Colorado had the largest percentage jump in royalties, 41 percent, to $89 million, mainly due to increased drilling in the Piceance Basin in the western part of the state.

Wyoming received more than $600 million in federal payments in 2004, New Mexico about $383 million and Utah about $73 million, according to the BLM report released in May.

The report, “Oil and Gas Activity on Public Lands,” details the extent to which the natural-gas boom is focused on federal lands in the Rocky Mountain region.

The bulk of all federally leased acres – 79 percent – are in Wyoming, New Mexico, Colorado, Utah and Montana, more than 28 million acres.

The BLM has issued a total of 45,800 leases nationally, with 87 percent in the five-state region, according to the report.

The region also receives 89 percent of royalties disbursed by the government from its on-shore leasing program.

Industry executives believe that there are still too many restrictions on leasing and access to federal minerals.

In the 1980s, the BLM had administered close to 80,000 leases, said Mark Smith, executive director of the Denver-based Independent Petroleum Association of Mountain States.

“Right now, we’re at one of the lowest points in the last 20 to 30 years,” Smith said.

Some BLM field managers recently have taken steps to slow development in certain areas, to the industry’s dismay, he said.

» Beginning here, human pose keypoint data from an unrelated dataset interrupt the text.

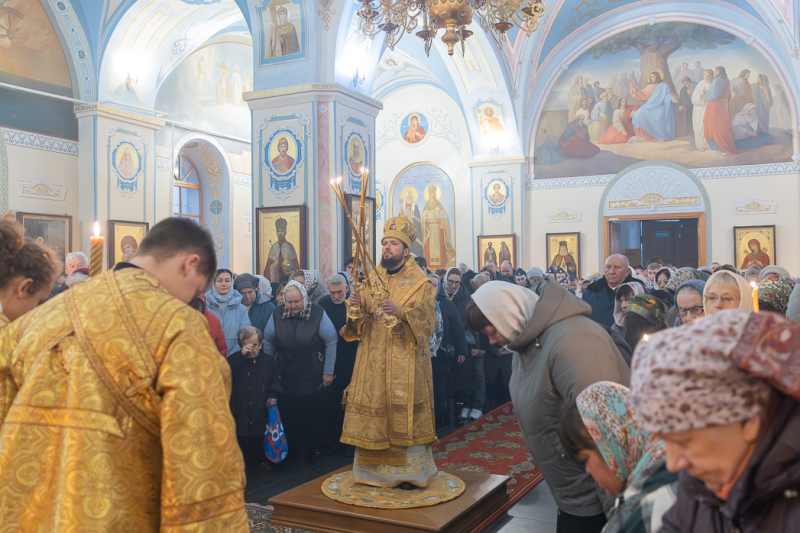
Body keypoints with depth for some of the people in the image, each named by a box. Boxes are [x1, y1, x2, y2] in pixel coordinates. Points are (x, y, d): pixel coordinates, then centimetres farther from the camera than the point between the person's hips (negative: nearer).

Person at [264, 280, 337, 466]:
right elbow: (268, 343, 6)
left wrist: (328, 372, -3)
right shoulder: (277, 315, -5)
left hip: (314, 379, -1)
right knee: (287, 416, 6)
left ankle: (316, 450, 23)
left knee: (316, 415, 7)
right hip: (286, 378, 2)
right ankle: (288, 450, 22)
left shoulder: (318, 314, -12)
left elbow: (331, 342, -6)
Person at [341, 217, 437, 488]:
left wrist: (400, 312, -27)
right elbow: (359, 324, 9)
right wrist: (356, 306, -13)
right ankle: (374, 469, 18)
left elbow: (426, 324, -11)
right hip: (373, 360, 4)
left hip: (405, 361, -4)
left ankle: (410, 471, 13)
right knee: (373, 410, 4)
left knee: (405, 413, -1)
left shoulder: (420, 283, -2)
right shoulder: (371, 278, 10)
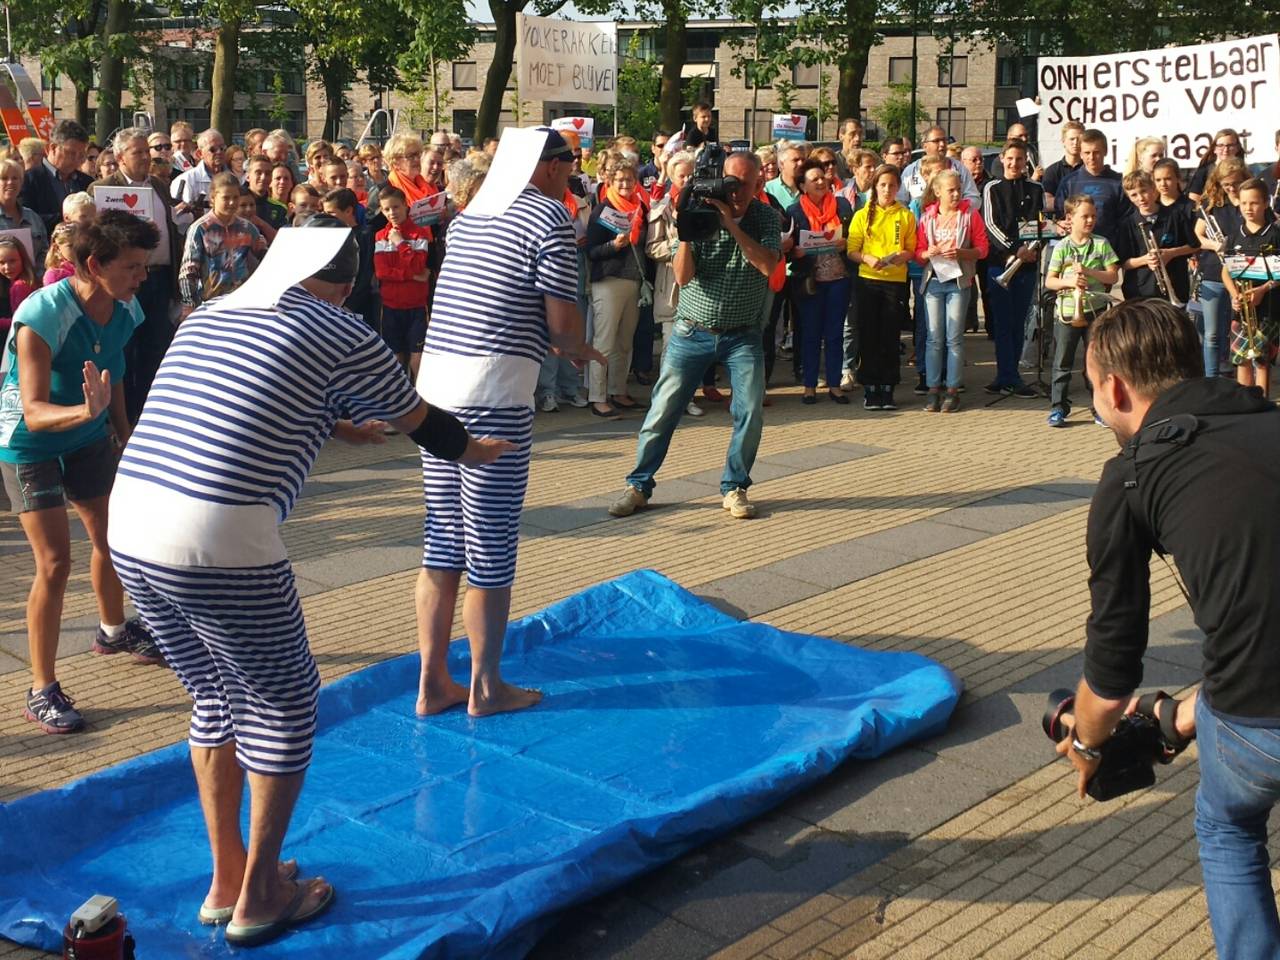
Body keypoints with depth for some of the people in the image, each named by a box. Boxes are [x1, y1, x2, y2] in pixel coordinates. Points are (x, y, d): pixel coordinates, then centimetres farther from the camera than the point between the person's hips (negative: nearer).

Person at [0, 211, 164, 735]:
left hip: (88, 439, 7)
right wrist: (87, 410, -54)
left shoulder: (123, 309, -11)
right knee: (54, 563, -11)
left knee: (110, 536, 18)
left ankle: (113, 629, 46)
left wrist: (122, 431, 16)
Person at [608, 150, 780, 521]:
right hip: (692, 332, 0)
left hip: (742, 334, 1)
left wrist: (732, 225, -24)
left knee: (751, 412, -9)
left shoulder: (766, 218, -2)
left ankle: (734, 487, 9)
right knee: (662, 411, 0)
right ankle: (638, 486, 13)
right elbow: (683, 276, -12)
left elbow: (767, 265, -19)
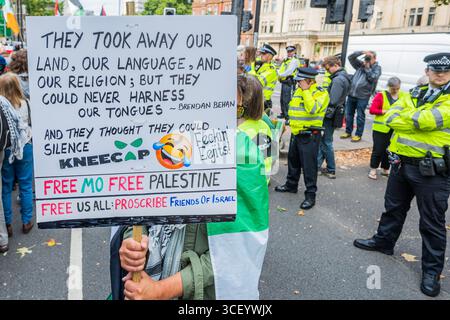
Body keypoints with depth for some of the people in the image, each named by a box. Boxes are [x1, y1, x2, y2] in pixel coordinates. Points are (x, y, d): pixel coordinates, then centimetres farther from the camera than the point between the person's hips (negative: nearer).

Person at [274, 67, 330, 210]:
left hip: (310, 135, -8)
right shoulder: (299, 90, 12)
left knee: (309, 166, -5)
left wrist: (306, 90, -22)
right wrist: (291, 123, 18)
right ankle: (291, 185, 37)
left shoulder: (321, 93, -13)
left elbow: (312, 109, -29)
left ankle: (310, 195, 3)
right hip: (296, 133, 8)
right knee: (293, 161, 20)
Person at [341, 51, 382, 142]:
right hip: (351, 94, 5)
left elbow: (373, 78, -12)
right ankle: (348, 132, 23)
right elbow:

Environmental groups are also challenging major agency decisions in court.

“I think special-interest groups are trying harder than ever to stop development throughout the West,” Smith said. “The federal regulatory process for development on federal lands invites second-guessing and litigation.”

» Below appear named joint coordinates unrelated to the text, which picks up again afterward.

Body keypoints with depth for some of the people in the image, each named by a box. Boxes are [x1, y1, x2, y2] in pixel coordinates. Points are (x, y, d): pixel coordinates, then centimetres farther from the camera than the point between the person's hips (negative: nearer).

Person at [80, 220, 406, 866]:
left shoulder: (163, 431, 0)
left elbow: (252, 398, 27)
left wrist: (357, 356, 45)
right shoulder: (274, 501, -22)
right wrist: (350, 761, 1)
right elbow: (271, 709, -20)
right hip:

The Powder River Basin, in northeast Wyoming, remained the largest gas field, although the BLM said increasing production could vault the Jonah Field in southwestern Wyoming to the top by year’s end.

The agency recently released a plan for 3,100 new wells in the Jonah gas field that could affect 16,000 acres.

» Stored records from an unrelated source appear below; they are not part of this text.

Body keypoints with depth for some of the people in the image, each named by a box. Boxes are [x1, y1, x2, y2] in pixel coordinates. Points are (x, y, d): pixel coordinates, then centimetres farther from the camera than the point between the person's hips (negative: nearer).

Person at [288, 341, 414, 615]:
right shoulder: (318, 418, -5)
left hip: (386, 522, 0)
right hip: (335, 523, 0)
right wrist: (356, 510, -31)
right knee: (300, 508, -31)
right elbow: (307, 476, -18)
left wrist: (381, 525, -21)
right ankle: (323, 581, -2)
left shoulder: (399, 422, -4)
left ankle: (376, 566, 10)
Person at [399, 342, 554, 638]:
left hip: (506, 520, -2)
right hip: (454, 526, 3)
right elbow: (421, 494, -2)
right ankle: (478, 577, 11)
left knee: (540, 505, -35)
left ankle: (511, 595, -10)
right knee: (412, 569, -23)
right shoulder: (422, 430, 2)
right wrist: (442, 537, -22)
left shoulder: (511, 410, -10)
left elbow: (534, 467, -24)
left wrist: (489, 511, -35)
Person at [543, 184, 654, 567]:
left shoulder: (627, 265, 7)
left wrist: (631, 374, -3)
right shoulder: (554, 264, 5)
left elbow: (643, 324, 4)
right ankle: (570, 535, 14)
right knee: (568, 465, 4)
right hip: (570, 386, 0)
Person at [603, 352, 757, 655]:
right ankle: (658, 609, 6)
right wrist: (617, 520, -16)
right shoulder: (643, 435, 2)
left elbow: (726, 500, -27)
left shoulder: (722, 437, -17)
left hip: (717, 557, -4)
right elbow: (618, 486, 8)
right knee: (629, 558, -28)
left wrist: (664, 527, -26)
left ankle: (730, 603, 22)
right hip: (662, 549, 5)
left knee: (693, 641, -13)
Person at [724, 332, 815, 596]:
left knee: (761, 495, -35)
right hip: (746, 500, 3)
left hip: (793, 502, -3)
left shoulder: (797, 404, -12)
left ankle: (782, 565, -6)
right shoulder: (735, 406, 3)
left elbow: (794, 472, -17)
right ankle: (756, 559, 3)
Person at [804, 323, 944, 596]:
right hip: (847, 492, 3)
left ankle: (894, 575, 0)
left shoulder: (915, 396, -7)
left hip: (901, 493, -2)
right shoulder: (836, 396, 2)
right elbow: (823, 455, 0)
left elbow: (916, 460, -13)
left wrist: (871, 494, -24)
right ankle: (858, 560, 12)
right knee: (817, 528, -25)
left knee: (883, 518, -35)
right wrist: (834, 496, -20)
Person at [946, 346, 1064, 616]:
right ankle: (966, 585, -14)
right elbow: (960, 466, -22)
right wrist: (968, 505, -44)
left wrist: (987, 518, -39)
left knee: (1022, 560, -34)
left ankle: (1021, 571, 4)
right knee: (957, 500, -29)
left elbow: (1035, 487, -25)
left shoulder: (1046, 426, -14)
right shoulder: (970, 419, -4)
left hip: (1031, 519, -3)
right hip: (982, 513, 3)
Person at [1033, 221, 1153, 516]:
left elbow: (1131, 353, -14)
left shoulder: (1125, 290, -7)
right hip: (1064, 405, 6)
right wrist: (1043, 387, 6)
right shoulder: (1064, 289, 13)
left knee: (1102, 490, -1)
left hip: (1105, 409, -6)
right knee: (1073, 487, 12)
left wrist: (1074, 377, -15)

The Wyoming Oil and Gas Conservation Commission estimates it issued 8,964 drilling permits in 2004.

The Colorado Oil and Gas Conservation Commission says it may issue 3,700 permits in 2005.

Colorado led the nation in coal-bed methane, with 31 percent of total U.S. production. Most of the methane gas came from the state’s portion of the San Juan Basin, which straddles the border with New Mexico.

“I think we’re certainly doing our part to supply the nation’s energy demands,” said Gwen Lachelt of the Oil and Gas Accountability Project in Durango.

New Mexico was second with 28 percent of national coal-bed methane production and Wyoming was third with 22 percent.

While gas output climbed, 2003 oil production dropped 10 percent in the five-state area to 77 million barrels.

“There has been so much emphasis on gas and coal-bed methane, oil has been ignored,” said Rob Coleman, author of the BLM report.

The region also leads the nation in the number of controversial federal leases issued for minerals located below privately owned ground.

The so-called split estates have created a new tension between rural Westerners and drilling companies.

About two-thirds of the federal split-estate leases are in Wyoming, New Mexico, Montana and Colorado.

In February, Wyoming Gov. Dave Freudenthal signed a bill to require oil and gas companies to give a 30-day minimum notice to the surface owners before drilling and to pay fair damages for loss of land value.

Similar legislation failed this year in Colorado.